(Beginning of RECORDS FOR PROCESSING)
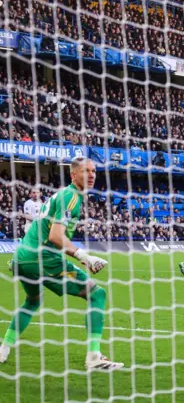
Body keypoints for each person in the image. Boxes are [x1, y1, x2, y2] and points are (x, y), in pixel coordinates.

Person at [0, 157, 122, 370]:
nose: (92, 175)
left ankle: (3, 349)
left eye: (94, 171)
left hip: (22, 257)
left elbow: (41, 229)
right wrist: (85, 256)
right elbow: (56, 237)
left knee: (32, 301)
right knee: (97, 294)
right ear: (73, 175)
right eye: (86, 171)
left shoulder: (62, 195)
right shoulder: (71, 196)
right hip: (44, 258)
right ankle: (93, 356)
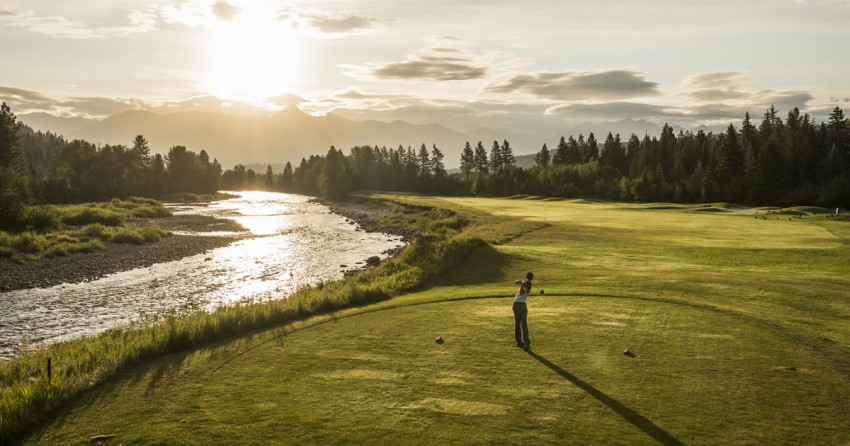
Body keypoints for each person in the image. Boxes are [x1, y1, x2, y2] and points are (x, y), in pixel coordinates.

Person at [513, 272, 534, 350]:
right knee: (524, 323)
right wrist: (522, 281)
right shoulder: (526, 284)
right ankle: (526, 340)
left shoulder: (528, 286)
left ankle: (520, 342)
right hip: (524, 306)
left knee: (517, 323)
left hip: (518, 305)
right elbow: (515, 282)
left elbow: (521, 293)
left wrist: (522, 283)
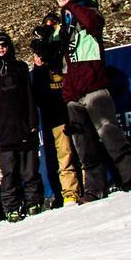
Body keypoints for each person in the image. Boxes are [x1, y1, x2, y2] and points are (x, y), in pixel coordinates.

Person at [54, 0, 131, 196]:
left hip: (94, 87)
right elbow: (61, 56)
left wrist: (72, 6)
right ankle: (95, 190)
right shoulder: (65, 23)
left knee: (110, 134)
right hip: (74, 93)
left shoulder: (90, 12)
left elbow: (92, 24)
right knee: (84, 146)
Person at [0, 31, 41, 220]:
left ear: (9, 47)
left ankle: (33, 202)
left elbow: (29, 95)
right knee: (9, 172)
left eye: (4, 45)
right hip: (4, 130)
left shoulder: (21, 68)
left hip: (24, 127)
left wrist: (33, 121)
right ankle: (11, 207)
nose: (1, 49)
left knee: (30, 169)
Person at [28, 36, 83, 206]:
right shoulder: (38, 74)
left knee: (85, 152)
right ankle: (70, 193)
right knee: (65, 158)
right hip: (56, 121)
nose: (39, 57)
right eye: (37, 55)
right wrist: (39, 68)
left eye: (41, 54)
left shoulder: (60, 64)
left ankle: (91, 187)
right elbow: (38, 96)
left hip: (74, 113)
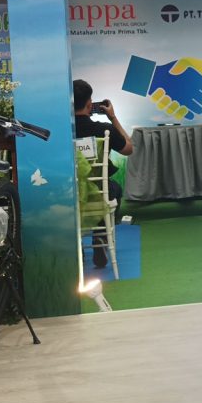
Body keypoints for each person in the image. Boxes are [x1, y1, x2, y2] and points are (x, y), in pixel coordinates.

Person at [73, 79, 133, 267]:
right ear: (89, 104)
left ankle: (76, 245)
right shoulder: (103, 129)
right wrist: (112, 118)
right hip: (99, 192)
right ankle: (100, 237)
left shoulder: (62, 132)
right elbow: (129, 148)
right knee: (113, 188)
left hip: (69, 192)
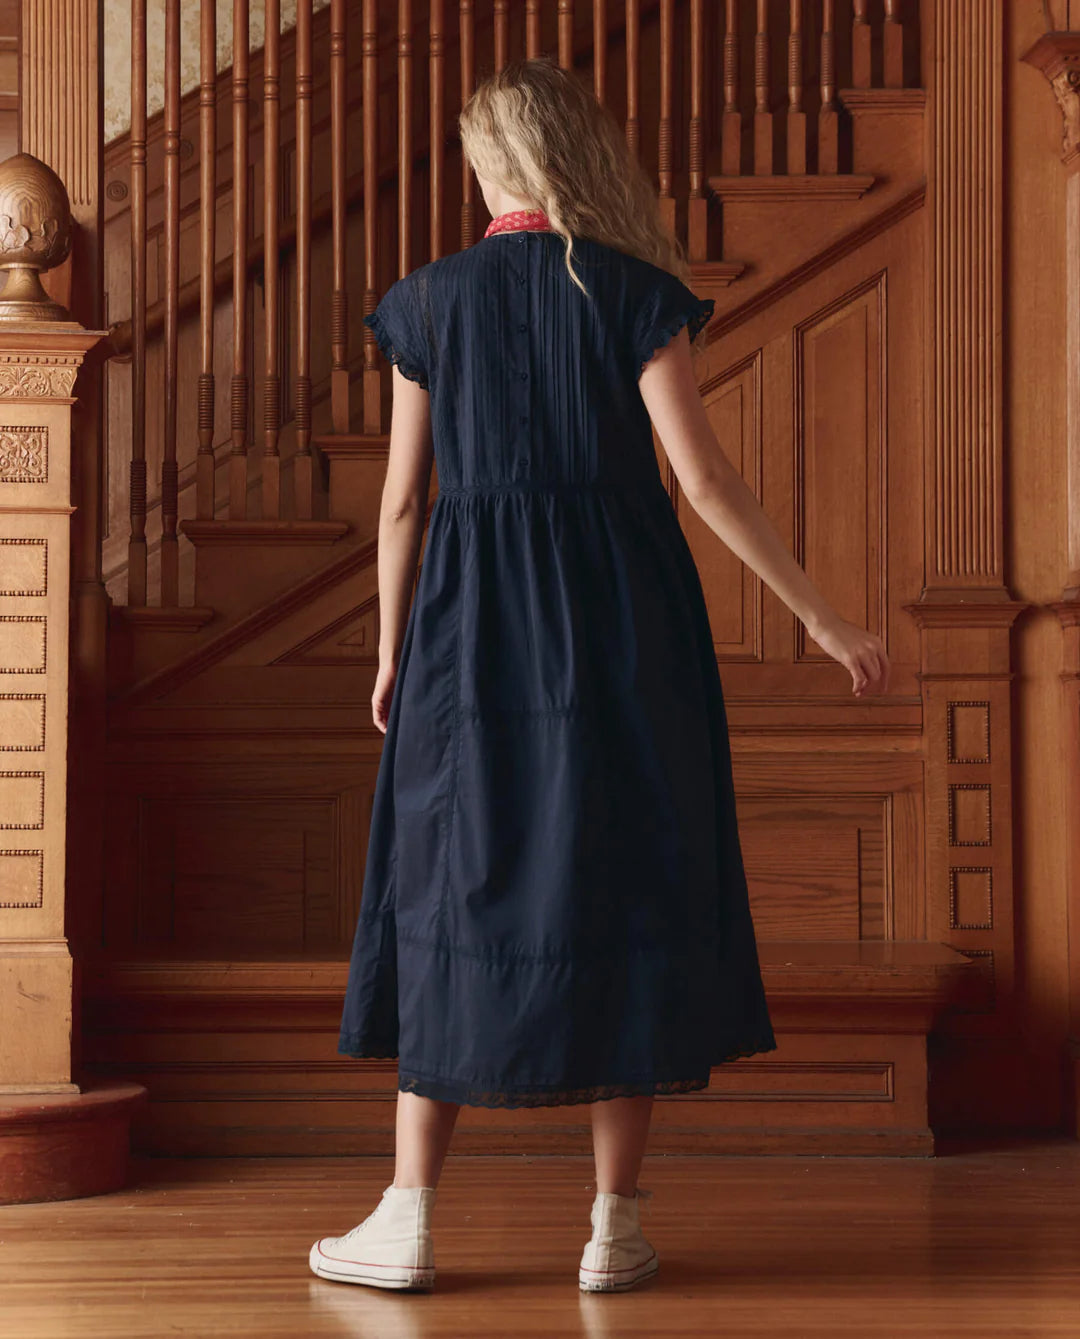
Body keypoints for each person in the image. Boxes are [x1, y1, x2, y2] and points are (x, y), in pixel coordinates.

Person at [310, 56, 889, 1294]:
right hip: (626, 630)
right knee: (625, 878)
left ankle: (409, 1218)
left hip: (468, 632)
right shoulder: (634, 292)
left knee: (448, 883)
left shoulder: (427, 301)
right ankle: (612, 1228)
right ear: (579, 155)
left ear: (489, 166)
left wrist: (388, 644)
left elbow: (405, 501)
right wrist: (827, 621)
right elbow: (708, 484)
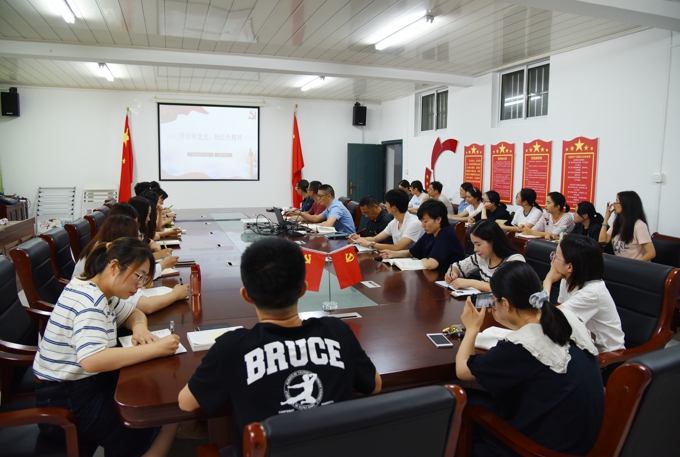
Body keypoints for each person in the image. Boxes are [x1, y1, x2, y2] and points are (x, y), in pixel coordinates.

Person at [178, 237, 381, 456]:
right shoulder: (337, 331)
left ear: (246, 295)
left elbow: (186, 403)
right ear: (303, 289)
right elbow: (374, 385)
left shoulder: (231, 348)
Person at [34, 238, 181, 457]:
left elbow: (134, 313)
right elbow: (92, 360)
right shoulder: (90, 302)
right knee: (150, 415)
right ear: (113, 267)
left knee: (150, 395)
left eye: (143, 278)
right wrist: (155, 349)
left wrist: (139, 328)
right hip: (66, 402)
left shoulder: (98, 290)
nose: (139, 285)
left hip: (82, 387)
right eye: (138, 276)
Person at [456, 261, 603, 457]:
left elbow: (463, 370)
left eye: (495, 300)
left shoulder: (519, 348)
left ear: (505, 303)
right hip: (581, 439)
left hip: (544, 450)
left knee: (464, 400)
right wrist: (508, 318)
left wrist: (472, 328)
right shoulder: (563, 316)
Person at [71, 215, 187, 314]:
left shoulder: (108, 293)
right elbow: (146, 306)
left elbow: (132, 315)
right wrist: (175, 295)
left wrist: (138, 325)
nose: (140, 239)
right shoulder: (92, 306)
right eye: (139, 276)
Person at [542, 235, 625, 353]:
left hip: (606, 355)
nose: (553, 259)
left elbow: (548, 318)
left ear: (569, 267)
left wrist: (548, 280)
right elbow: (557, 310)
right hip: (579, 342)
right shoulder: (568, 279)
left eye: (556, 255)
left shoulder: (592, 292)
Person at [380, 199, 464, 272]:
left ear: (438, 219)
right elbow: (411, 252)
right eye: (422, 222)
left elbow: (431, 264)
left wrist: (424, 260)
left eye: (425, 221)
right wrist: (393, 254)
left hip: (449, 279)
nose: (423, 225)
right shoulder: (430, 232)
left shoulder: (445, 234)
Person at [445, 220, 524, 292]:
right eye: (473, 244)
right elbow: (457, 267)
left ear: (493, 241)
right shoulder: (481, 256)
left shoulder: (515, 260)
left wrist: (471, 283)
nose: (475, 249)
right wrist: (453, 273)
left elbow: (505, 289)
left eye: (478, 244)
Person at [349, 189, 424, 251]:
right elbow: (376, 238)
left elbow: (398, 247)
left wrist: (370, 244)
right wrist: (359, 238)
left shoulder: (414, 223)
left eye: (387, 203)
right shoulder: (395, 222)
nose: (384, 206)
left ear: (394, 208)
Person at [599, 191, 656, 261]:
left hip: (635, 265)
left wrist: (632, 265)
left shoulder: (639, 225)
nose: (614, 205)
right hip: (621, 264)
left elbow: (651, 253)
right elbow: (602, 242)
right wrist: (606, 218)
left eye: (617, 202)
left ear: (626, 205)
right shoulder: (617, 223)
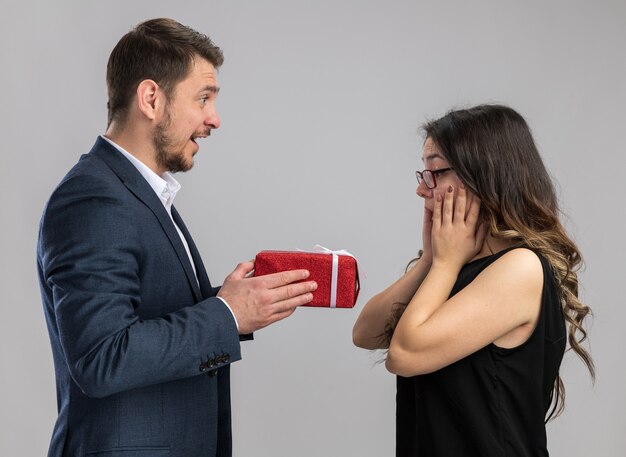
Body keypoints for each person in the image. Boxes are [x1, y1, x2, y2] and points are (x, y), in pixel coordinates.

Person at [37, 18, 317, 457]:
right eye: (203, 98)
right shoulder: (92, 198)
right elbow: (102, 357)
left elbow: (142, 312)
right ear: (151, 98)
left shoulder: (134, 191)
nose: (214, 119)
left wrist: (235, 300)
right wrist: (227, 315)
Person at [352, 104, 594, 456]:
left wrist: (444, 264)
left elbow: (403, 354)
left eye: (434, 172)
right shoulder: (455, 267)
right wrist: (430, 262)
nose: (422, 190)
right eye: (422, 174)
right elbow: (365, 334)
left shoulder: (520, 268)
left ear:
(End of RECORDS FOR PROCESSING)
**DIRECTIONS FOR THIS TASK:** Write out every entry exactly. Pictures do not belong in the copy.

**REPLY TO THE EXERCISE:**
Body keypoints for each person in the image. Boxes are [x1, y1, x2, y2] and points are (x, y), in pixel coordinates.

Person at [0, 157, 122, 370]:
nose: (92, 175)
left ankle: (3, 349)
left eye: (94, 171)
left hip: (22, 257)
left elbow: (41, 229)
right wrist: (85, 256)
right elbow: (56, 237)
left knee: (32, 301)
right knee: (97, 294)
right ear: (73, 175)
right eye: (86, 171)
left shoulder: (62, 195)
right shoulder: (71, 196)
right hip: (44, 258)
right ankle: (93, 356)
Body keypoints for each person in the image. Boxes are [x1, y1, x2, y2] and points are (x, y), in pixel coordinates.

Person at [513, 272, 534, 350]:
right knee: (524, 323)
right wrist: (522, 281)
right shoulder: (526, 284)
right ankle: (526, 340)
left shoulder: (528, 286)
left ankle: (520, 342)
right hip: (524, 306)
left knee: (517, 323)
left hip: (518, 305)
right elbow: (515, 282)
left elbow: (521, 293)
left wrist: (522, 283)
Body keypoints for each person in the image. Boxes are [x1, y1, x2, y2] and points are (x, y), in pixel coordinates.

Person at [54, 0, 131, 196]:
left hip: (94, 87)
right elbow: (61, 56)
left wrist: (72, 6)
right ankle: (95, 190)
right shoulder: (65, 23)
left knee: (110, 134)
right hip: (74, 93)
left shoulder: (90, 12)
left elbow: (92, 24)
right knee: (84, 146)
Person at [0, 31, 41, 220]:
left ear: (9, 47)
left ankle: (33, 202)
left elbow: (29, 95)
right knee: (9, 172)
left eye: (4, 45)
right hip: (4, 130)
left shoulder: (21, 68)
left hip: (24, 127)
left wrist: (33, 121)
right ankle: (11, 207)
nose: (1, 49)
left knee: (30, 169)
Person at [28, 36, 83, 206]:
right shoulder: (38, 74)
left knee: (85, 152)
right ankle: (70, 193)
right knee: (65, 158)
right hip: (56, 121)
nose: (39, 57)
right eye: (37, 55)
right wrist: (39, 68)
left eye: (41, 54)
left shoulder: (60, 64)
left ankle: (91, 187)
right elbow: (38, 96)
left hip: (74, 113)
Body keypoints for each person in the image. Boxes are [x1, y1, x2, y2] and points are (x, y), in pixel coordinates.

Person at [73, 79, 133, 267]:
right ear: (89, 104)
left ankle: (76, 245)
right shoulder: (103, 129)
right wrist: (112, 118)
right hip: (99, 192)
right ankle: (100, 237)
left shoulder: (62, 132)
right elbow: (129, 148)
right knee: (113, 188)
left hip: (69, 192)
Body keypoints for each person in the image. Boxes are [x1, y1, x2, y2] and points are (x, y), in pixel coordinates.

Person at [310, 56, 889, 1294]:
right hip: (626, 630)
right knee: (625, 878)
left ankle: (409, 1218)
left hip: (468, 632)
right shoulder: (634, 292)
left knee: (448, 883)
left shoulder: (427, 301)
right ankle: (612, 1228)
right ear: (579, 155)
left ear: (489, 166)
left wrist: (388, 644)
left elbow: (405, 501)
right wrist: (827, 621)
right elbow: (708, 484)
Body keypoints for each person in the image. Boxes are [x1, y1, x2, y2] and points are (x, y), in pixel coordinates.

Person at [178, 237, 381, 456]:
right shoulder: (337, 331)
left ear: (246, 295)
left elbow: (186, 403)
right ear: (303, 289)
right elbow: (374, 385)
left shoulder: (231, 348)
Person at [34, 238, 181, 457]:
left elbow: (134, 313)
right elbow: (92, 360)
right shoulder: (90, 302)
right knee: (150, 415)
right ear: (113, 267)
left knee: (150, 395)
left eye: (143, 278)
right wrist: (155, 349)
left wrist: (139, 328)
right hip: (66, 402)
left shoulder: (98, 290)
nose: (139, 285)
left hip: (82, 387)
right eye: (138, 276)
Person at [456, 261, 603, 457]:
left elbow: (463, 370)
left eye: (495, 300)
left shoulder: (519, 348)
left ear: (505, 303)
right hip: (581, 439)
left hip: (544, 450)
left knee: (464, 400)
right wrist: (508, 318)
left wrist: (472, 328)
right shoulder: (563, 316)
Person at [71, 215, 187, 314]:
left shoulder: (108, 293)
right elbow: (146, 306)
left elbow: (132, 315)
right wrist: (175, 295)
left wrist: (138, 325)
nose: (140, 239)
right shoulder: (92, 306)
right eye: (139, 276)
Person at [542, 235, 625, 353]:
left hip: (606, 355)
nose: (553, 259)
left elbow: (548, 318)
left ear: (569, 267)
left wrist: (548, 280)
right elbow: (557, 310)
right hip: (579, 342)
right shoulder: (568, 279)
left eye: (556, 255)
left shoulder: (592, 292)
Person at [380, 199, 464, 272]:
left ear: (438, 219)
right elbow: (411, 252)
right eye: (422, 222)
left elbow: (431, 264)
left wrist: (424, 260)
left eye: (425, 221)
right wrist: (393, 254)
left hip: (449, 279)
nose: (423, 225)
right shoulder: (430, 232)
left shoulder: (445, 234)
Person at [445, 220, 524, 292]:
right eye: (473, 244)
right elbow: (457, 267)
left ear: (493, 241)
right shoulder: (481, 256)
left shoulder: (515, 260)
left wrist: (471, 283)
nose: (475, 249)
right wrist: (453, 273)
left elbow: (505, 289)
left eye: (478, 244)
Person at [349, 189, 424, 251]:
right elbow: (376, 238)
left elbow: (398, 247)
left wrist: (370, 244)
right wrist: (359, 238)
left shoulder: (414, 223)
left eye: (387, 203)
right shoulder: (395, 222)
nose: (384, 206)
left ear: (394, 208)
Person at [599, 191, 656, 261]:
left hip: (635, 265)
left wrist: (632, 265)
left shoulder: (639, 225)
nose: (614, 205)
right hip: (621, 264)
left elbow: (651, 253)
right elbow: (602, 242)
right wrist: (606, 218)
left eye: (617, 202)
left ear: (626, 205)
right shoulder: (617, 223)
Body keypoints for each person in the image. Boxes are [x1, y1, x2, y2] and points are (x, y), in pixel coordinates.

Person at [37, 18, 317, 457]:
right eye: (203, 98)
right shoulder: (92, 198)
right elbow: (102, 357)
left elbow: (142, 312)
right ear: (151, 98)
left shoulder: (134, 191)
nose: (214, 119)
left wrist: (235, 300)
right wrist: (227, 315)
Person at [352, 104, 594, 456]:
left wrist: (444, 264)
left elbow: (403, 354)
left eye: (434, 172)
right shoulder: (455, 267)
right wrist: (430, 262)
nose: (422, 190)
right eye: (422, 174)
right elbow: (365, 334)
left shoulder: (520, 268)
left ear:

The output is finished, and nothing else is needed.